• EXERCISE REQUIREMENTS: The entries below contain a stretch that opens with the line containing "Mexikoreise, die Highlights" and closes with the line containing "זוהי הזדמנות נפלאה למלא את היום החופשי בתורה"; set down that stretch exactly, both ends included, and nothing else.

• LISTED RECORDS:
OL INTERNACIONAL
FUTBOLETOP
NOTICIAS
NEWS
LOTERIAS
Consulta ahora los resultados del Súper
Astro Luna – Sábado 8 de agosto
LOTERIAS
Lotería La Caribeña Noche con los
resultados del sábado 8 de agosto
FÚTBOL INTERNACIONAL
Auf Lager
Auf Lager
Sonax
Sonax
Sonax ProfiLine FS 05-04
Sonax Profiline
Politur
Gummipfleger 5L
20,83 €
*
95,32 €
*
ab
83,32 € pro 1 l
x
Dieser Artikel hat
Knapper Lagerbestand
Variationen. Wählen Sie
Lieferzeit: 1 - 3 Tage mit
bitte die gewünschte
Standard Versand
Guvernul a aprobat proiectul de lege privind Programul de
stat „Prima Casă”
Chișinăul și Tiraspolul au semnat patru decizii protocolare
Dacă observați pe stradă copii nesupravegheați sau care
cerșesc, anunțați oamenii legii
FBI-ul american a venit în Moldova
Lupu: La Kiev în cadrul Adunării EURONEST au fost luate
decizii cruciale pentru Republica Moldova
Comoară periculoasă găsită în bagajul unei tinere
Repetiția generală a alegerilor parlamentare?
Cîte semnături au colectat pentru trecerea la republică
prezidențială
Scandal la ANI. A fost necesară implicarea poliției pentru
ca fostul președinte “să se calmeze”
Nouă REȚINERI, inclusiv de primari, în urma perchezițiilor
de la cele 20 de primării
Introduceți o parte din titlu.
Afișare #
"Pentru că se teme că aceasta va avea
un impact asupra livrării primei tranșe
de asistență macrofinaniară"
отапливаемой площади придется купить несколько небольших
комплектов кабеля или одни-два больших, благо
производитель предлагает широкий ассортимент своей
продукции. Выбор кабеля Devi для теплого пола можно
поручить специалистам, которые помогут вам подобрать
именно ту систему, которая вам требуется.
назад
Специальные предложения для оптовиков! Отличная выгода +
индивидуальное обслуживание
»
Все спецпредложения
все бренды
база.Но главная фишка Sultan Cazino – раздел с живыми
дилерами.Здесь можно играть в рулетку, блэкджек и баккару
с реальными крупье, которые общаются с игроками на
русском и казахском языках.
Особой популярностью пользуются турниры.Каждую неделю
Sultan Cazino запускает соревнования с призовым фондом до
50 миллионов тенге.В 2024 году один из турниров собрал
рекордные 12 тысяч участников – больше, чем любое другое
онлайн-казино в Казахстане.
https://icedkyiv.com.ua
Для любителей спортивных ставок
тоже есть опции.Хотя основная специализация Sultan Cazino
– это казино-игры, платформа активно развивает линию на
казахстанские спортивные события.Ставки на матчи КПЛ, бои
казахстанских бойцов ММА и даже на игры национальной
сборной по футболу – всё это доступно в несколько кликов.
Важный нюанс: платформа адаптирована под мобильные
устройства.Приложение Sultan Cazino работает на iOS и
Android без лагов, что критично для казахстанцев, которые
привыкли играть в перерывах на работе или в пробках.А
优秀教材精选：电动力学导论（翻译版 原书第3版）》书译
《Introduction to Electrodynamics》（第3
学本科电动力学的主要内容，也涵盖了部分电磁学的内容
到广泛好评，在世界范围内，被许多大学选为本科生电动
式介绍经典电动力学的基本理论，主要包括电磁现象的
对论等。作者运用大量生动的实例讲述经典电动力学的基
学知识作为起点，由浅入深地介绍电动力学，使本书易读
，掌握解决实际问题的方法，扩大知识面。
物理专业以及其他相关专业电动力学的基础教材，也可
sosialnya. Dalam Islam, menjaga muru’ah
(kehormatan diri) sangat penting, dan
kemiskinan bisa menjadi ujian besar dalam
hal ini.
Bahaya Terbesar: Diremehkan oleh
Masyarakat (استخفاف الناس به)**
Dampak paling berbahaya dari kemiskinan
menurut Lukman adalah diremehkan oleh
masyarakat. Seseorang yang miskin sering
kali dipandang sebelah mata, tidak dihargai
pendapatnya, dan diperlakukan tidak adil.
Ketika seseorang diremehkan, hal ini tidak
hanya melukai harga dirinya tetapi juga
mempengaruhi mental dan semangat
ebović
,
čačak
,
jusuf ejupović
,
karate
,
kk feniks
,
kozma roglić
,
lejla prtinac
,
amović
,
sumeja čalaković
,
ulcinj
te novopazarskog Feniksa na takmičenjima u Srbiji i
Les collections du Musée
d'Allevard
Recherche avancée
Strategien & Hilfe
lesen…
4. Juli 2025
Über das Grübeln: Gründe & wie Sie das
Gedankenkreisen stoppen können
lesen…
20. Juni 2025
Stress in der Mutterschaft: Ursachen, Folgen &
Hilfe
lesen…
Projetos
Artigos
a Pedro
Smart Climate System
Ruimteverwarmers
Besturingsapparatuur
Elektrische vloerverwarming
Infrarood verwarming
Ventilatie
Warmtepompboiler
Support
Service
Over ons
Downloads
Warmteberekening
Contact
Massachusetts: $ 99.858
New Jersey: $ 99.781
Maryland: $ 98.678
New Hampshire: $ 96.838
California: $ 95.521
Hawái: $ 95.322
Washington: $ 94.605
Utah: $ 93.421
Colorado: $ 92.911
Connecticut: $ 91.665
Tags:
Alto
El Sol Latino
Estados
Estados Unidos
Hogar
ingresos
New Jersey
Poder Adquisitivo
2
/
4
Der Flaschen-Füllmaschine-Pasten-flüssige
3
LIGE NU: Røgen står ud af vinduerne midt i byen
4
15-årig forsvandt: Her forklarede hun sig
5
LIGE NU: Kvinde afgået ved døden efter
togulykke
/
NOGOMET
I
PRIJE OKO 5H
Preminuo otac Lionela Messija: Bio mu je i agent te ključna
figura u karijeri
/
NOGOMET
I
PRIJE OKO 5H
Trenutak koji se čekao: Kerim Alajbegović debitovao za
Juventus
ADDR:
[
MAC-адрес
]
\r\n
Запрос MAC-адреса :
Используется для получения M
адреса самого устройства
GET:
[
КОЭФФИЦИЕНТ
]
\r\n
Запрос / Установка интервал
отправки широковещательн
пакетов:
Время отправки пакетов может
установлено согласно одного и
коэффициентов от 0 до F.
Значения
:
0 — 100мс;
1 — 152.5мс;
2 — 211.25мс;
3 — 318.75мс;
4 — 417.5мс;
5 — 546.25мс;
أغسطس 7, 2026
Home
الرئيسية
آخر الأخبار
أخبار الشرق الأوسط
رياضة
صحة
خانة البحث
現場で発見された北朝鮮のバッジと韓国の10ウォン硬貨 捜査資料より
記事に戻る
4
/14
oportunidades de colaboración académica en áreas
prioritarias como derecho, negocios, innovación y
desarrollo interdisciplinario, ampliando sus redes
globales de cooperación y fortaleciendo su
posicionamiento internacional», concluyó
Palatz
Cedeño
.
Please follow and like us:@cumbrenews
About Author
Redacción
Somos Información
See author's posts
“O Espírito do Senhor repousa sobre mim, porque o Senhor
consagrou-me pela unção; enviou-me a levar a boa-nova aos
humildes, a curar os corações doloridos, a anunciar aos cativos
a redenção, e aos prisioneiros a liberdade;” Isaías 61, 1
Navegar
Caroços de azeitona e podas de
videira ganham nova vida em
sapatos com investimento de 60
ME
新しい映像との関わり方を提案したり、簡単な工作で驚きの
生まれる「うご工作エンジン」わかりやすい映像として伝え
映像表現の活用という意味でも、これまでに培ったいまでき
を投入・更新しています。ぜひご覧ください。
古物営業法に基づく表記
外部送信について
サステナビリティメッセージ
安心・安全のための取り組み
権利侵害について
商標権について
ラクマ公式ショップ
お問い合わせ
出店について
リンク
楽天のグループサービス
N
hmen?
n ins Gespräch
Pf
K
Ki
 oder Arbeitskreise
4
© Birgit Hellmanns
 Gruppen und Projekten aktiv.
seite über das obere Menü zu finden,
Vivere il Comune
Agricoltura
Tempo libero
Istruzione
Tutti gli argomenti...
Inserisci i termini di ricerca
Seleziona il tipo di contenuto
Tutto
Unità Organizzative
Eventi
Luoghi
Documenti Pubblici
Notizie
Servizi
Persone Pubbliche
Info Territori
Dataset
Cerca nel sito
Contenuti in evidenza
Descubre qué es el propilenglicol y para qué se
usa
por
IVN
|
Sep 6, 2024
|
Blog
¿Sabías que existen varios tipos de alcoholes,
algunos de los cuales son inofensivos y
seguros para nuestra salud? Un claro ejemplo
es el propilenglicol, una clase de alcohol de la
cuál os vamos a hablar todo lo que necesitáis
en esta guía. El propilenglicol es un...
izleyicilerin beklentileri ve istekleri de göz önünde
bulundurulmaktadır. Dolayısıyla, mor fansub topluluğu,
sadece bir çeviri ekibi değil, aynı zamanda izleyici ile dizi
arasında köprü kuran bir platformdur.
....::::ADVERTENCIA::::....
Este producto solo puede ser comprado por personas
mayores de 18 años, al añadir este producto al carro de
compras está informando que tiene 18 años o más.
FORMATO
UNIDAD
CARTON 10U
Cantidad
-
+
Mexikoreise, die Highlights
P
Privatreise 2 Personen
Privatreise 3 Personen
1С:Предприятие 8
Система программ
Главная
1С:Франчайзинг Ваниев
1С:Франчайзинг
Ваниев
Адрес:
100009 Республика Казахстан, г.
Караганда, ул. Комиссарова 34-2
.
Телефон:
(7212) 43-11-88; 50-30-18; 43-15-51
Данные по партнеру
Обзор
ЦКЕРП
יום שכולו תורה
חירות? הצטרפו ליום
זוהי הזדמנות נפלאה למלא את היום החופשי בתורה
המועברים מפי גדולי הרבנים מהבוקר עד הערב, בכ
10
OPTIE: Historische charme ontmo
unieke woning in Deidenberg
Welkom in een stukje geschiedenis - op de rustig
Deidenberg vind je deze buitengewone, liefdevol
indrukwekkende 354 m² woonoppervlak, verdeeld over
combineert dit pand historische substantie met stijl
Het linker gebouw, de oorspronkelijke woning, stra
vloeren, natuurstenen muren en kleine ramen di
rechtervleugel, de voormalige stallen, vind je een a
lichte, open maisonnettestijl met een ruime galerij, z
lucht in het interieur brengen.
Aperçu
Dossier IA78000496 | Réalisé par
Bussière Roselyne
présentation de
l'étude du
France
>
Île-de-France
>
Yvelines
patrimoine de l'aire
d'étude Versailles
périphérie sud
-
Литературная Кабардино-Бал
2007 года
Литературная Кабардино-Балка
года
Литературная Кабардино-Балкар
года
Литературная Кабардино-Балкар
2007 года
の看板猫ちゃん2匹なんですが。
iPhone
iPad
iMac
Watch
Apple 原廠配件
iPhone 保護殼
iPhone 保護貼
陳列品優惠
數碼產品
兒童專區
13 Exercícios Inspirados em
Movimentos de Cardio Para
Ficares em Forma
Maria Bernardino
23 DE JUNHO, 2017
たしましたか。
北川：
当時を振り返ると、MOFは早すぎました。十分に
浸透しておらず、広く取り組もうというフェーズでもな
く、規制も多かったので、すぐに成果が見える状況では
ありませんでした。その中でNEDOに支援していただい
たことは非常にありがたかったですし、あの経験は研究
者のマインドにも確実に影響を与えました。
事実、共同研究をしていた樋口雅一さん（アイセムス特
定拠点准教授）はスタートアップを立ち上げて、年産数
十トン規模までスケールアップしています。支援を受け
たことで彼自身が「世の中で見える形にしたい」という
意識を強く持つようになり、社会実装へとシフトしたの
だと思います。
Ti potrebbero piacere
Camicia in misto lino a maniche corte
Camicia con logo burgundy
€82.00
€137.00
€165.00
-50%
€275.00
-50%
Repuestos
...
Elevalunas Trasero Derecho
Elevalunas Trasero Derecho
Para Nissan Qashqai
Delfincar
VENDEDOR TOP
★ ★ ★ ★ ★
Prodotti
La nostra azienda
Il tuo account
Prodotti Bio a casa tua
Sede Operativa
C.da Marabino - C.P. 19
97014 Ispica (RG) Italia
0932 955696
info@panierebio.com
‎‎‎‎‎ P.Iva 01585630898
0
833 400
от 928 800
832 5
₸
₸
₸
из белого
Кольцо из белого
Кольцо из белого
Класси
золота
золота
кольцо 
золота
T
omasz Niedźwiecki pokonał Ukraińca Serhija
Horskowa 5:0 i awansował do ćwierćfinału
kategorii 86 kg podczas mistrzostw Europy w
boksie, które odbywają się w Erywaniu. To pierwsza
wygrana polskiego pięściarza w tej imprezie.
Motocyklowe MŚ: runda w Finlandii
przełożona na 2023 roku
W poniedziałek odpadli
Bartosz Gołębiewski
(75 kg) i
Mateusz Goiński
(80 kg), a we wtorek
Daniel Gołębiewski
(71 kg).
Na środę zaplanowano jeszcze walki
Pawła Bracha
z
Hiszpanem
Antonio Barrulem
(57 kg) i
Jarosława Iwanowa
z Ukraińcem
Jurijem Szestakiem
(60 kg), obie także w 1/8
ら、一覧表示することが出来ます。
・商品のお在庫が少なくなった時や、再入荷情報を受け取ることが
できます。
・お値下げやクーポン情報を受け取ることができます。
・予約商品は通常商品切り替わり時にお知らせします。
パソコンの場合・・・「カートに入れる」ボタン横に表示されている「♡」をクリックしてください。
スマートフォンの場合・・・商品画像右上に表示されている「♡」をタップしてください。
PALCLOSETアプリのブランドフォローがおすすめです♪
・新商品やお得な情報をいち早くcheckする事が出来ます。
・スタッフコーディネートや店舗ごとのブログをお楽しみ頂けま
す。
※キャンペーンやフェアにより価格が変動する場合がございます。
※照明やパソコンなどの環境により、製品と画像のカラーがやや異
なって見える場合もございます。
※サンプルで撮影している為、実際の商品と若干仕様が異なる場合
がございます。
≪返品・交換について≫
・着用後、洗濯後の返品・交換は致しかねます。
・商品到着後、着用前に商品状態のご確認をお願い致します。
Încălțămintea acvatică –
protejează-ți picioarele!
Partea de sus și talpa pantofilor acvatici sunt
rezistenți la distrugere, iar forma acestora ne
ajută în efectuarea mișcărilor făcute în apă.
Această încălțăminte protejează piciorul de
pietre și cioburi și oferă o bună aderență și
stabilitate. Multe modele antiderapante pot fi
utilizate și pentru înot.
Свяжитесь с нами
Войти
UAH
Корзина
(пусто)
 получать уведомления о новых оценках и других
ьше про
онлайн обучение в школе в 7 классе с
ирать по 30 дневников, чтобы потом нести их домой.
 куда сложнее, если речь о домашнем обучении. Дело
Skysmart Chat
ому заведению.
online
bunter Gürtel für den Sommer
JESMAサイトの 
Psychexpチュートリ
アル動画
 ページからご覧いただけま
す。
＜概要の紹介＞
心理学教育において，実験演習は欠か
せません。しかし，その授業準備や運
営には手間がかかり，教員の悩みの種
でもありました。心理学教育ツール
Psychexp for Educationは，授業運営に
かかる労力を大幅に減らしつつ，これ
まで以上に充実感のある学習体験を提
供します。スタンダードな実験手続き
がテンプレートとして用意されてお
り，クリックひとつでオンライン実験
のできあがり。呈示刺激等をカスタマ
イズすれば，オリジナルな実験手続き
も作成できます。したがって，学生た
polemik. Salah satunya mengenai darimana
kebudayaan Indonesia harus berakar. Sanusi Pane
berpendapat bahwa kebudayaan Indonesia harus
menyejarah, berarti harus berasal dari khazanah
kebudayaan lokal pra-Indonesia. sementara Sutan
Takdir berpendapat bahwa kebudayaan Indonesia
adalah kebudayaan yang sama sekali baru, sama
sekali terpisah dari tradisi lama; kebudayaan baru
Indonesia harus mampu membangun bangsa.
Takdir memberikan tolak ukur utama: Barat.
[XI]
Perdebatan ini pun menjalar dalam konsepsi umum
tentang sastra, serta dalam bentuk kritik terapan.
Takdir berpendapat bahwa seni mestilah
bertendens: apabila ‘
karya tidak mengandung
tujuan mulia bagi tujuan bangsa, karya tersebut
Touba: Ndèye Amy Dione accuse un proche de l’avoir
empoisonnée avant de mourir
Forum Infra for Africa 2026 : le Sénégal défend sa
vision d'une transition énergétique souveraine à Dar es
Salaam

• ANSWER AREA:
Mexikoreise, die Highlights
P
Privatreise 2 Personen
Privatreise 3 Personen
1С:Предприятие 8
Система программ
Главная
1С:Франчайзинг Ваниев
1С:Франчайзинг
Ваниев
Адрес:
100009 Республика Казахстан, г.
Караганда, ул. Комиссарова 34-2
.
Телефон:
(7212) 43-11-88; 50-30-18; 43-15-51
Данные по партнеру
Обзор
ЦКЕРП
יום שכולו תורה
חירות? הצטרפו ליום
זוהי הזדמנות נפלאה למלא את היום החופשי בתורה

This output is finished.